2. In August 2001 the Commission received the first indications about doubts concerning the origin of
fish exports carried out prior to that time. It immediately advised the Norwegian authorities and asked
them to ensure ‘that the determination and control of the origin status of such products be secured’ in
order to prevent situations prejudicial to EU-importers.

Given the very co-operative attitude of the Norwegian authorities and their willingness both to quickly
remedy the situation and fully investigate the past cases, the Commission cannot conclude that doubts
exist concerning the co-operation of Norway which would justify the publication of a notice to importers.
In any case, such a notice would not affect the situation which occurred in the past.

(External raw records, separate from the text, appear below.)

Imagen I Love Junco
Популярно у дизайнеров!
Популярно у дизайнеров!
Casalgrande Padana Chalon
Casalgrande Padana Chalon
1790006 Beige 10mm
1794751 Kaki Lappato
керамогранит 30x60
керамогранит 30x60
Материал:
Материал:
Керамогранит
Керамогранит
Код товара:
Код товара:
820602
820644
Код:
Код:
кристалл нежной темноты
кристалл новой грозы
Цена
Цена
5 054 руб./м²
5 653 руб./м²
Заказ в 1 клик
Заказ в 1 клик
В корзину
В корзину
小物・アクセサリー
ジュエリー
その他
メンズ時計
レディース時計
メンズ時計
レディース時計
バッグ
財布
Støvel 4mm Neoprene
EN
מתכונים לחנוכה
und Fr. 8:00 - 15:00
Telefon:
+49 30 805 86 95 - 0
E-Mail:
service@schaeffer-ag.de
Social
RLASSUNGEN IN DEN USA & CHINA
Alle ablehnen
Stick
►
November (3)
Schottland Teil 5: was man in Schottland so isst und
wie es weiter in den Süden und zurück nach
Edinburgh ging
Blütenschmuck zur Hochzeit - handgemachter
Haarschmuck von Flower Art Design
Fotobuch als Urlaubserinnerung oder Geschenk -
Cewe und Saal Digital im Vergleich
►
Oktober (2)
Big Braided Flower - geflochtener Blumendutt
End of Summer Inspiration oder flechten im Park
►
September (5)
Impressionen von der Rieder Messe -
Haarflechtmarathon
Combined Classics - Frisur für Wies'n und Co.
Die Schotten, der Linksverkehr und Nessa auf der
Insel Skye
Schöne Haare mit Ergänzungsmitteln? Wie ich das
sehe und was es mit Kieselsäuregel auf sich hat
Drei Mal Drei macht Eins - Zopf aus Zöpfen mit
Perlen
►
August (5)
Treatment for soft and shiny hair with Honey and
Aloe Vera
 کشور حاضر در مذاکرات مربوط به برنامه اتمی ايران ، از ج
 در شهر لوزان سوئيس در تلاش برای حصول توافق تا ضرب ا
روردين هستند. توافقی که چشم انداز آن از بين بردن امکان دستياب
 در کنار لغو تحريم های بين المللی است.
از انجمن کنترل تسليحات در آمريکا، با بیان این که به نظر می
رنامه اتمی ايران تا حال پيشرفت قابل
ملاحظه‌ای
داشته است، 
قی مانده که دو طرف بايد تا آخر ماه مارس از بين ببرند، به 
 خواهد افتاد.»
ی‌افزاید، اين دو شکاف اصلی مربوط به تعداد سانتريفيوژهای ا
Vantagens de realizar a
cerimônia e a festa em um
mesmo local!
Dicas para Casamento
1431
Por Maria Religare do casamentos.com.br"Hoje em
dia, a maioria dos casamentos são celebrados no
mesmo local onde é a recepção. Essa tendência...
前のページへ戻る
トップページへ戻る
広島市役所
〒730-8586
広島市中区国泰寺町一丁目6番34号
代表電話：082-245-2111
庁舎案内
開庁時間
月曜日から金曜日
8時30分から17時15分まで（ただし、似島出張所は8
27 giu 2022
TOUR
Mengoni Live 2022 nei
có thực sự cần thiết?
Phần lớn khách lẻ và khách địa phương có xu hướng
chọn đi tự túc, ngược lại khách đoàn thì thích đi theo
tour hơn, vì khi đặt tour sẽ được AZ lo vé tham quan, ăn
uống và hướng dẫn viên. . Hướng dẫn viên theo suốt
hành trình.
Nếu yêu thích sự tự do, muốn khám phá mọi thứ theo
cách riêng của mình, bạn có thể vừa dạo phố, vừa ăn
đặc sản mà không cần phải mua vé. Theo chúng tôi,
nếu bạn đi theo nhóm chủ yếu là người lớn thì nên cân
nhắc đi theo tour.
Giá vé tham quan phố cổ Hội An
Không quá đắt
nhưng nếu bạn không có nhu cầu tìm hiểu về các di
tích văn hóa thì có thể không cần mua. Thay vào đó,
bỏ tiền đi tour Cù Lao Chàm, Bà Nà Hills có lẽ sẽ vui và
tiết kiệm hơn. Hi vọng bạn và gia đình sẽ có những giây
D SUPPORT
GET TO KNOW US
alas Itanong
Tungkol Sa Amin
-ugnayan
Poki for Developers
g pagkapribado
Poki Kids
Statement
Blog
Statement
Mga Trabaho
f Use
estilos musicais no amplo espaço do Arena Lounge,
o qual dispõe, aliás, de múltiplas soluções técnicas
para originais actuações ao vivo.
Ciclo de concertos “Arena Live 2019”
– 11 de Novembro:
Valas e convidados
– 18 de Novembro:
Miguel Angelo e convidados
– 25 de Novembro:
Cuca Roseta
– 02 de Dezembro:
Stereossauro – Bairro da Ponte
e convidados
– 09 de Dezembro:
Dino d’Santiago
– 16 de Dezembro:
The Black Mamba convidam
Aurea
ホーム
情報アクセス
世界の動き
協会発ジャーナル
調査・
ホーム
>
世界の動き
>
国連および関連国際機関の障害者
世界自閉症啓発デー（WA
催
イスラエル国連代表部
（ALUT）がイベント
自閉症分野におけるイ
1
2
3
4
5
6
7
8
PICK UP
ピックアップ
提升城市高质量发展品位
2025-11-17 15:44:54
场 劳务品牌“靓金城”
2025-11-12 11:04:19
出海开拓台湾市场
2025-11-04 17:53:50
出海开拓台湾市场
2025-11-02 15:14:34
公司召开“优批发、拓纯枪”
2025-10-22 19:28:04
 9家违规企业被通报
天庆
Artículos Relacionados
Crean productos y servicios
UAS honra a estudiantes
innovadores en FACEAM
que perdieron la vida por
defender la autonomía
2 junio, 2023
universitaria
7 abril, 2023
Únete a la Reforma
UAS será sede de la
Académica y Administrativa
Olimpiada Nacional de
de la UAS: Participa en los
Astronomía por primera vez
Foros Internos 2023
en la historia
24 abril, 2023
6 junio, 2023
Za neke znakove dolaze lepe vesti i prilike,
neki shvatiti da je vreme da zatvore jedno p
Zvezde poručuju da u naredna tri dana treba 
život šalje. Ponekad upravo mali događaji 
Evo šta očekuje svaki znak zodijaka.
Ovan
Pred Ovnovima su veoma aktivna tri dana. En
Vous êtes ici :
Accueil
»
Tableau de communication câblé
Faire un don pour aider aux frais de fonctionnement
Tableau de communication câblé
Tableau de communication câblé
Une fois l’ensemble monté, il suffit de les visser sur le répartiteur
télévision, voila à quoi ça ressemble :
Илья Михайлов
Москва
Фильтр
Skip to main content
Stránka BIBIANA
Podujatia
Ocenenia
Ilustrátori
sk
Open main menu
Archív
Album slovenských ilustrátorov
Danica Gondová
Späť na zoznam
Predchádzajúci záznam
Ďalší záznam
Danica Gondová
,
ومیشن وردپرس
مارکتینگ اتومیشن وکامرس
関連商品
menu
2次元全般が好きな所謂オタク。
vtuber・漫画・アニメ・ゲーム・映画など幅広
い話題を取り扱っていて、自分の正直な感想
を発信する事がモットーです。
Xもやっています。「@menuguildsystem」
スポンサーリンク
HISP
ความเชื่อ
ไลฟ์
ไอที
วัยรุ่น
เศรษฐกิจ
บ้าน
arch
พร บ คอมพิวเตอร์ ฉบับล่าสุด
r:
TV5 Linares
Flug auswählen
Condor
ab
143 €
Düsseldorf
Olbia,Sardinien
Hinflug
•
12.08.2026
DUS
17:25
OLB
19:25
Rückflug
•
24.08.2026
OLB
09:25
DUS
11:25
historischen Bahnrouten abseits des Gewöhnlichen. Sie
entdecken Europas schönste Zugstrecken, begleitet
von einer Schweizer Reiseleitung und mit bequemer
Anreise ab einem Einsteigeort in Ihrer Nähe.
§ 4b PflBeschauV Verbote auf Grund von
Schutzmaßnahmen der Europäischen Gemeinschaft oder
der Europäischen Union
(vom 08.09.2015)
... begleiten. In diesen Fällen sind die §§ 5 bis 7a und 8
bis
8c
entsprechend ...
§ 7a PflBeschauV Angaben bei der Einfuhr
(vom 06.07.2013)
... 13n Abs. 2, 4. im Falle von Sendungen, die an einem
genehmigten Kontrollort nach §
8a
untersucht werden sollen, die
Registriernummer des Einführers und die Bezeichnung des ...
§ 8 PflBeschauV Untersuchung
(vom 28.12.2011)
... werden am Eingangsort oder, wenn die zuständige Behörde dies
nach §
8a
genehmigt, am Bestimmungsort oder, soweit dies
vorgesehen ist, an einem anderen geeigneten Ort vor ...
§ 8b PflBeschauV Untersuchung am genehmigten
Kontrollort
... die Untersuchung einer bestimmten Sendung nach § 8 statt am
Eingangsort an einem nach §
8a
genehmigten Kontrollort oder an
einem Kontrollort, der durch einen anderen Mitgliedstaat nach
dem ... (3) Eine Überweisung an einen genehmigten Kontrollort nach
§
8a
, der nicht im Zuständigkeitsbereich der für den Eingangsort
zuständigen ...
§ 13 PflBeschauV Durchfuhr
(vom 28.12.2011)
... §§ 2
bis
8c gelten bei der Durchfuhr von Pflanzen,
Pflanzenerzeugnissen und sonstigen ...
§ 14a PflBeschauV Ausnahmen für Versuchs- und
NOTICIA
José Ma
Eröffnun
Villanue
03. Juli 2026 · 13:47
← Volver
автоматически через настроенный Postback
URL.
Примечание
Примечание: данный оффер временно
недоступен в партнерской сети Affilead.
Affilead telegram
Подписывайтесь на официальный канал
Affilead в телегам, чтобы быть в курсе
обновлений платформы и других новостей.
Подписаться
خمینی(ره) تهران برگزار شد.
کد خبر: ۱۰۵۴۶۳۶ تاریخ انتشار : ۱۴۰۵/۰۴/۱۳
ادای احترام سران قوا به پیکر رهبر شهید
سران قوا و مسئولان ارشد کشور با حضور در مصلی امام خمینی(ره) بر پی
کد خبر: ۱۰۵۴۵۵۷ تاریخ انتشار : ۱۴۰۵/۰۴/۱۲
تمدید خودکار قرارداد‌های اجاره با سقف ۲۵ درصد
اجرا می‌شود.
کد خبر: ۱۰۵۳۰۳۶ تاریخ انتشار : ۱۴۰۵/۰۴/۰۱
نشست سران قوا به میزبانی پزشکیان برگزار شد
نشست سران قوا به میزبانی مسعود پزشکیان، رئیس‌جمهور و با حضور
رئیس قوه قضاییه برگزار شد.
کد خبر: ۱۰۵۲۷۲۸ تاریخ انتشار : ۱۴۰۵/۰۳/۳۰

(2003/C 110 E/049) WRITTEN QUESTION E-2368/02


by Richard Corbett (PSE) to the Commission

(2 August 2002)

Subject: Pooling Open Source Software

Has the Commission given formal consideration to the report published by IDA (Interchange of Data
between Administrations) called ‘Pooling Open Source Software  an IDA feasibility study on interchange
of data between administrations (DG Enterprise)’ which recommends the ‘creation of a software clearing
house to which administrations can donate software’? Does it agree with the study’s suggestion that
‘software developed for and owned by public administrations should be issued under an open source
licence’?

What action is the Commission intending to take on this?